这王夫人听了有些不好意思,不好再问,与陶氏说了几句话后,便与这些贵夫人们一起走了。
他们一走,看台上清静多了,只有他们四个人,陶氏看向于书燕,安慰道:“书燕莫担心,师娘怎么教的你,你好好使出来便是,输赢不要紧,你也是第一次下马场,感受一下击鞠的乐趣。”
第229章 贵女使计
于书燕点了点头,师娘果然是护着她的,刚才把那夫人给堵得哑口无言了。
马场上迎来一队人马,他们一身蓝装骑服,头上系着一根蓝带,一看便是青春活力,风姿不凡。
看台上的长辈们都朝马场看去,有人笑道:“瞧瞧,这蓝衣骑服的不正是陈家的球队。”
秦楚和于书燕便也朝那边看去,看到那一队蓝衣骑队,前头领头的两人不正是陈君文与她大哥么,而后头跟着的数人便是陈府养的球队了,瞧着这些人的模样与庾县主簿府上养的球队模样一般。
以前孙氏便跟于书燕说过,权贵家中都爱养支球队,平素比赛便会参加,孙氏还曾说这些球队里养的人,不能只看外表,得看他们的灵活度,瞧着结实的人未必打得过那些瘦小灵活的。
于书燕便看到陈家的这一支球队里头,个头不是最高的,但是看着的他们的精神却比别的球队要好,而且这些人的眼神很明亮,姿式瞧模样应该是练过功夫的人,想来球技更是了得了。
今日的陈君文一身蓝装骑服,头发束起,瞧着很是利落,说起来她长相很出众,前突后翘,不就微微一笑,便是媚态逢生,一般男子看到,恐怕要失去定力。
所以陈君文的出现,很快便抓住了这些男子的目光,好在她今日穿着骑马装很中性,若是穿上那女装,指不定会引起不少的喧哗。

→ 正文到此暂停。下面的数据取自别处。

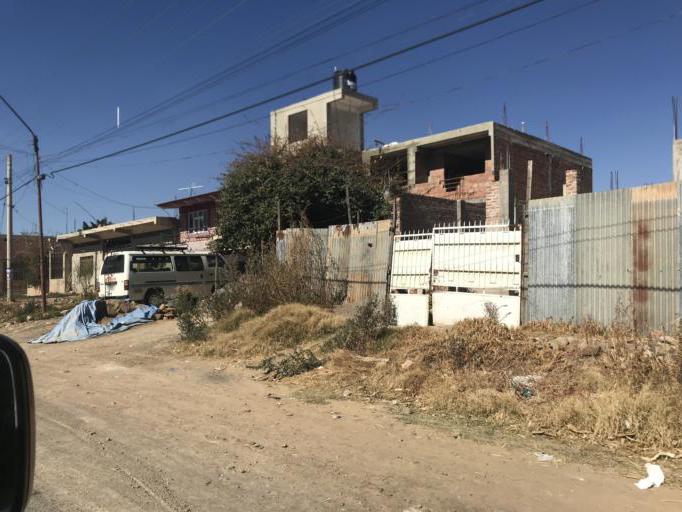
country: BO
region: Cochabamba
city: Cliza
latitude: -17.5771
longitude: -65.9066
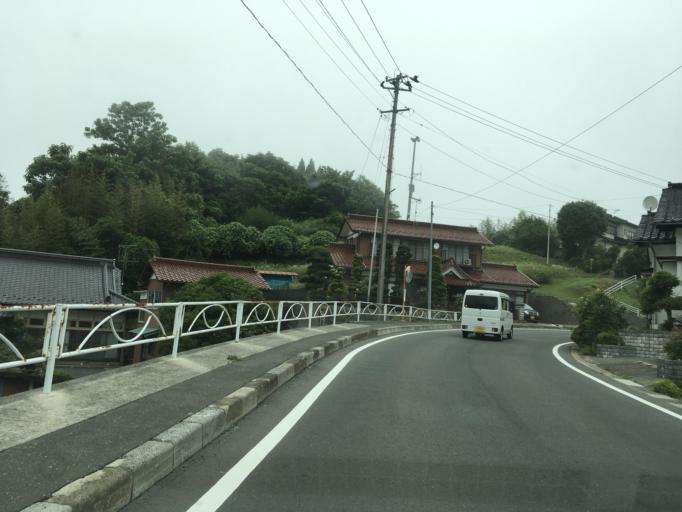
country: JP
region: Iwate
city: Ofunato
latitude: 38.8982
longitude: 141.6415
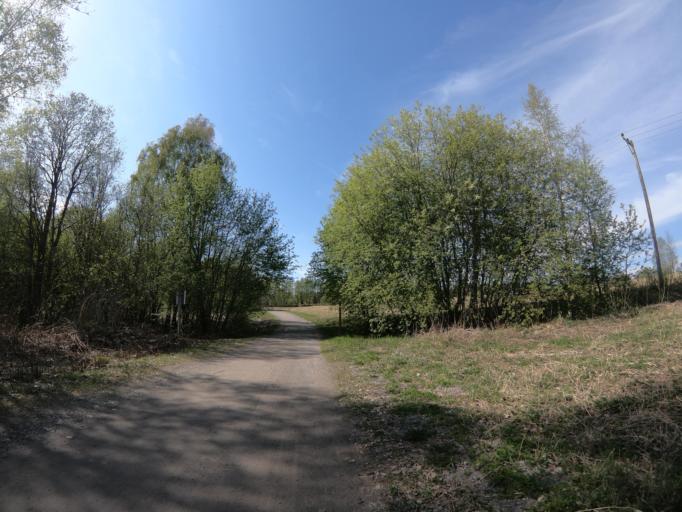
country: SE
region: Vaesterbotten
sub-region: Umea Kommun
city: Roback
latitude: 63.8294
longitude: 20.1812
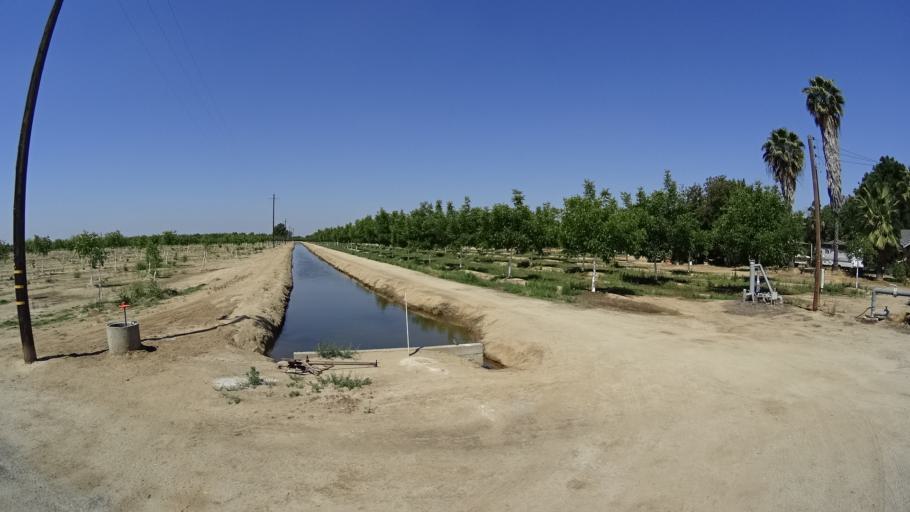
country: US
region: California
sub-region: Fresno County
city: Kingsburg
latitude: 36.4645
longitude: -119.5734
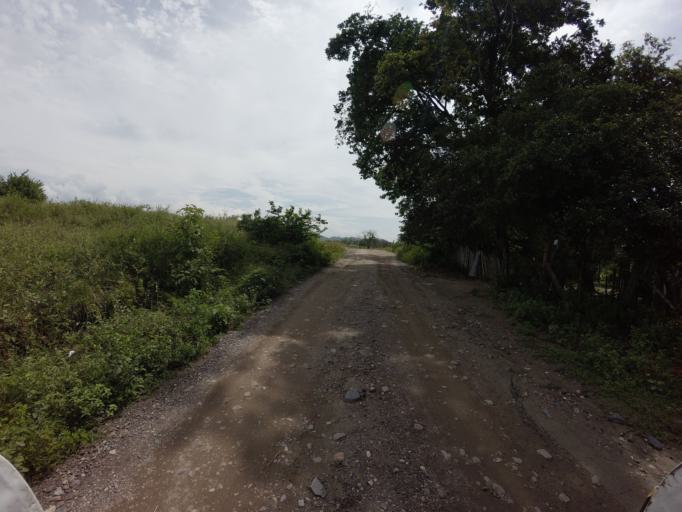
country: CO
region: Tolima
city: Natagaima
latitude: 3.4536
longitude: -75.1441
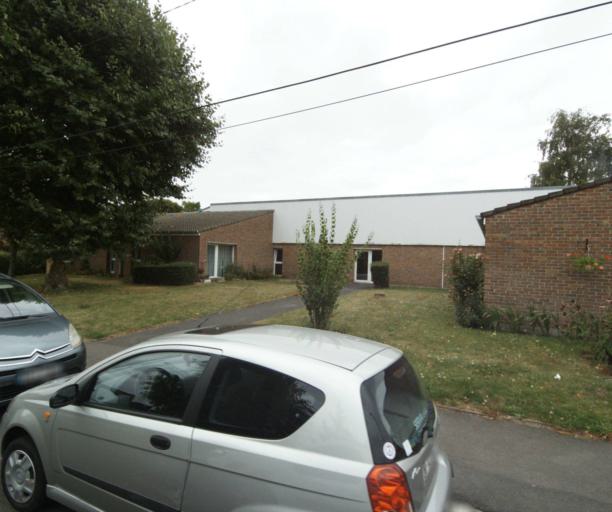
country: FR
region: Nord-Pas-de-Calais
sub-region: Departement du Nord
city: Leers
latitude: 50.6805
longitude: 3.2532
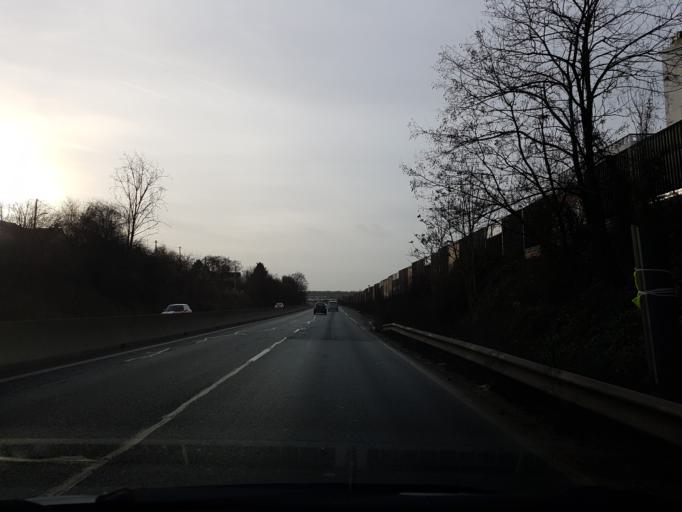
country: FR
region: Ile-de-France
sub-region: Departement de l'Essonne
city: Montgeron
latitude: 48.7038
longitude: 2.4437
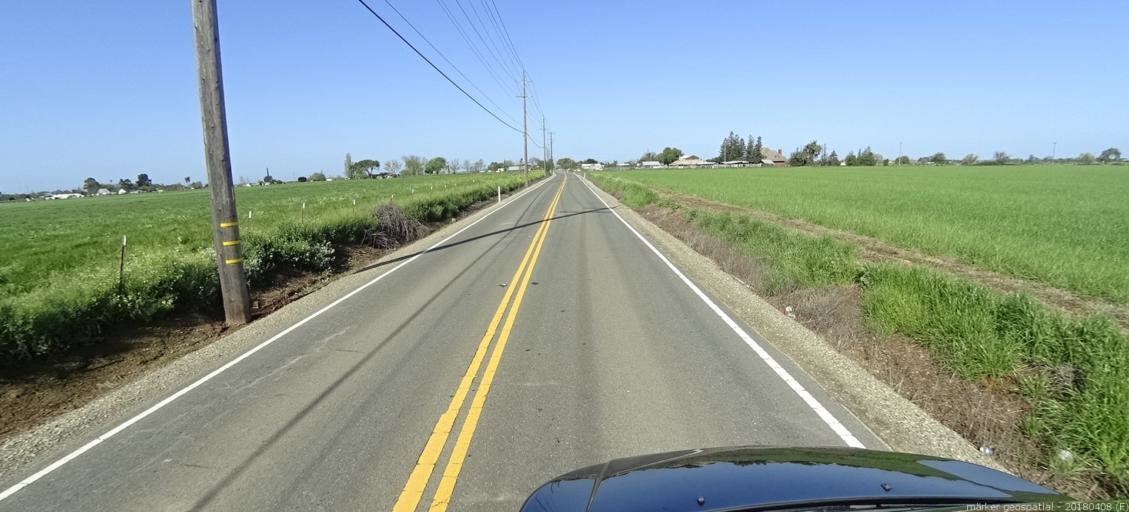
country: US
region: California
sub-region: Sacramento County
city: Elk Grove
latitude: 38.3726
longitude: -121.3964
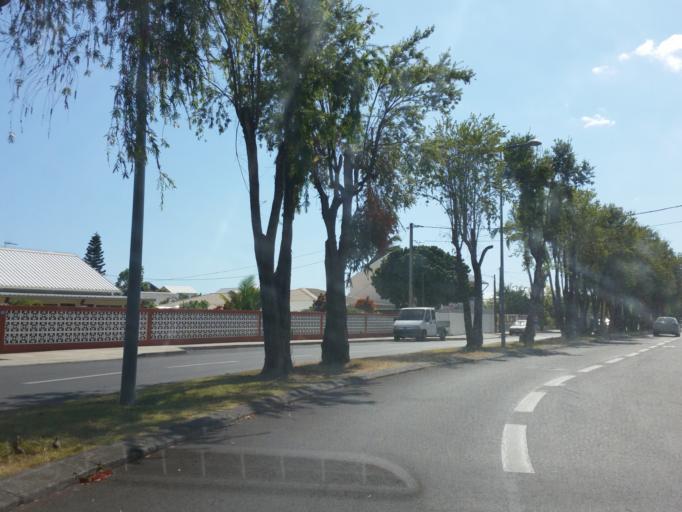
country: RE
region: Reunion
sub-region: Reunion
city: Saint-Paul
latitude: -20.9867
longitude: 55.2883
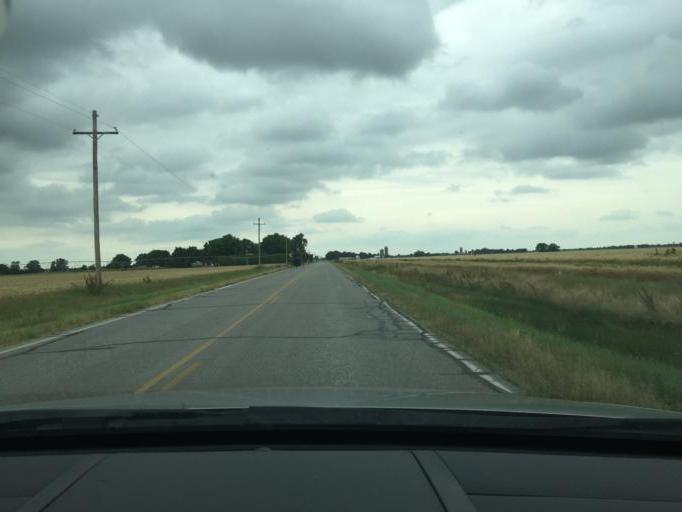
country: US
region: Kansas
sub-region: Reno County
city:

仅凭着陈君文这美貌,场中的男子基本都支持她去了,再加上她的家势,贵圈中也有大部分人是支持她了的,又得知于书燕只学了几日的球技,恐怕这会儿这些人都等着看于书燕的笑话呢。
此时盛大儒叫秦楚夫妻下场了。
夫妻二人穿着紫衣骑装,两人倒没有抹额,于书燕的头发也是束了上去,与秦楚一同来到盛家的小厮那儿,小厮一直照看着两人的马,这会儿看以两人过来,便将马交给两人,马吃饱喝足,很是精神。
于书燕拍了拍红马的马背,“今日能不能赢就看你的了,你可得加油,得了那四间铺子赚了钱,你也跟着我吃香的喝辣的。”

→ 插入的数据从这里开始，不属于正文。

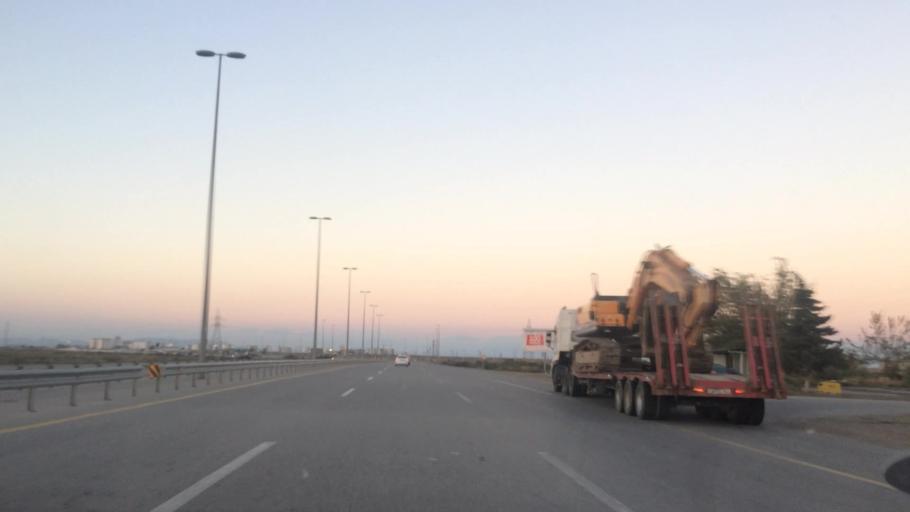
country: AZ
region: Baki
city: Qobustan
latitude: 39.9878
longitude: 49.4278
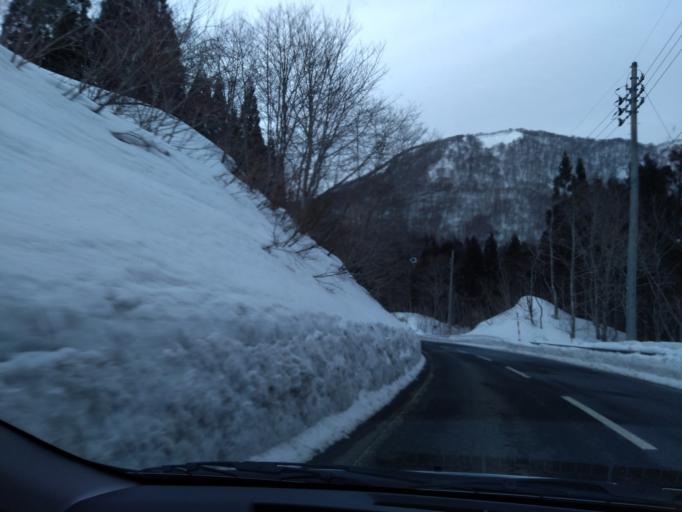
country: JP
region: Iwate
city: Kitakami
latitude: 39.2362
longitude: 140.9159
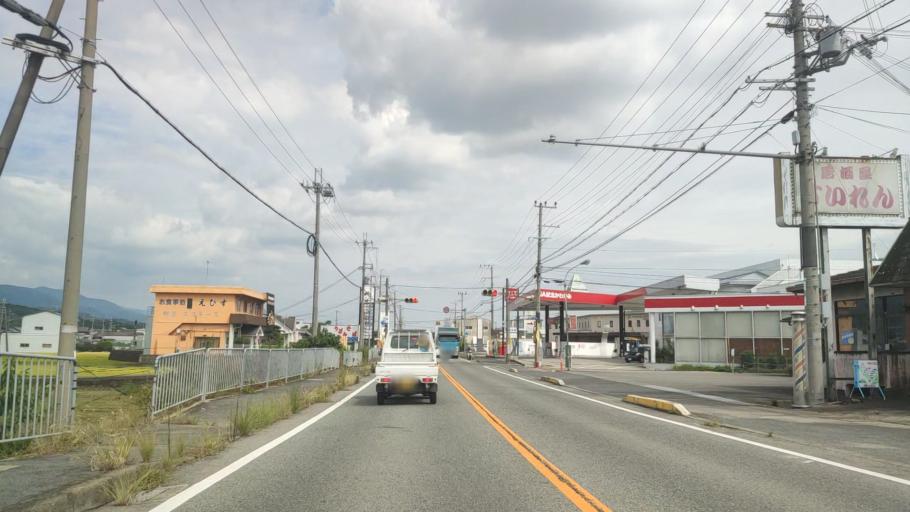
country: JP
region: Wakayama
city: Hashimoto
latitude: 34.2927
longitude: 135.4918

于书燕的话倒是逗得秦楚笑了,他忍不住摸了摸于书燕的额发,笑道:“燕儿,别怕,不还有我么?我一定会让你赢的。”
于书燕是很放心秦楚的,师娘都说只要夫妻两人同心,应该能赢。
两人翻身上了马,枣红色的马似乎也感受到了场中的气氛,忍不住扬起蹄子来了一个人立而起,于书燕不慌不忙的抓紧缰绳,马落下,于书燕一脸风淡云清的模样,倒是引来数人的注目。

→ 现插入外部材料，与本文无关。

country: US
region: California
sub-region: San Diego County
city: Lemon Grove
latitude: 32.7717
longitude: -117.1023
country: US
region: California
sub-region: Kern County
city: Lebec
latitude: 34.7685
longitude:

于书燕的出现,便有不少男子也朝她看来,看到她后,有人“噫”了一声,人群里有人低咕,“此女便是那秦秀才的新妇?”
“正是了。”
人群里有人回答。
“此女貌若桃花,眉如二月拂柳,眸如水杏,唇出樱谷不点而红,仪态端庄温婉可人,倒是难得一见的美人儿,与那知州之女相较,不相上下。”
这话不少人认同,先前被陈氏吸引过去的目光此时有不少聚焦在于书燕的身上。
有人道:“瞧着那秦秀才也是一表人才,丰神俊秀,才识也了得,没想他娶的妻子也不差,倒是咱们想错了。”
“的确不差,娶妻当娶此女,端庄得体,比那些媚态迎人的女子强得多。”
“你什么意思呢?你说谁媚态迎人了?”
“我说谁你心头有数。”
没想人群里有人吵了起来,声音不大,倒也没有引起别人的注意,然而为了两个女子这些贵子们便斗起了嘴,瞧着就如那后宅里的妇人一般,惹人笑话了。
于书燕自是不知道的,她跟秦楚相视一眼,心中鼓了一把劲,自己匆匆忙忙学的马术,眼下又匆忙中学会的球技,转头下了场,也不知能不能赢了那陈家女,若今日不能赢了她,那她必会顺势说起庾县的事是她的污蔑。
反正这福城贵圈里的人也不知道庾县到底发生了什么,想来到时于书燕在福城必会名声扫地。
夫妻两人接过小厮手中的球仗,便打马朝马场中走去。
此时场中已经有了陈家兄妹两人,其他蓝衣骑装的人已经退了场。
在秦楚夫妻入场的时候,看台上的声音小了,个个都在窃窃私语。
两人很快来到正中央,与那陈家兄妹站一排,陈君文朝于书燕冷冷的看了一眼,再迎上秦楚的目光时,面颊却是一红,她在福城见过秦秀才一次,便是那一次她惊为天人。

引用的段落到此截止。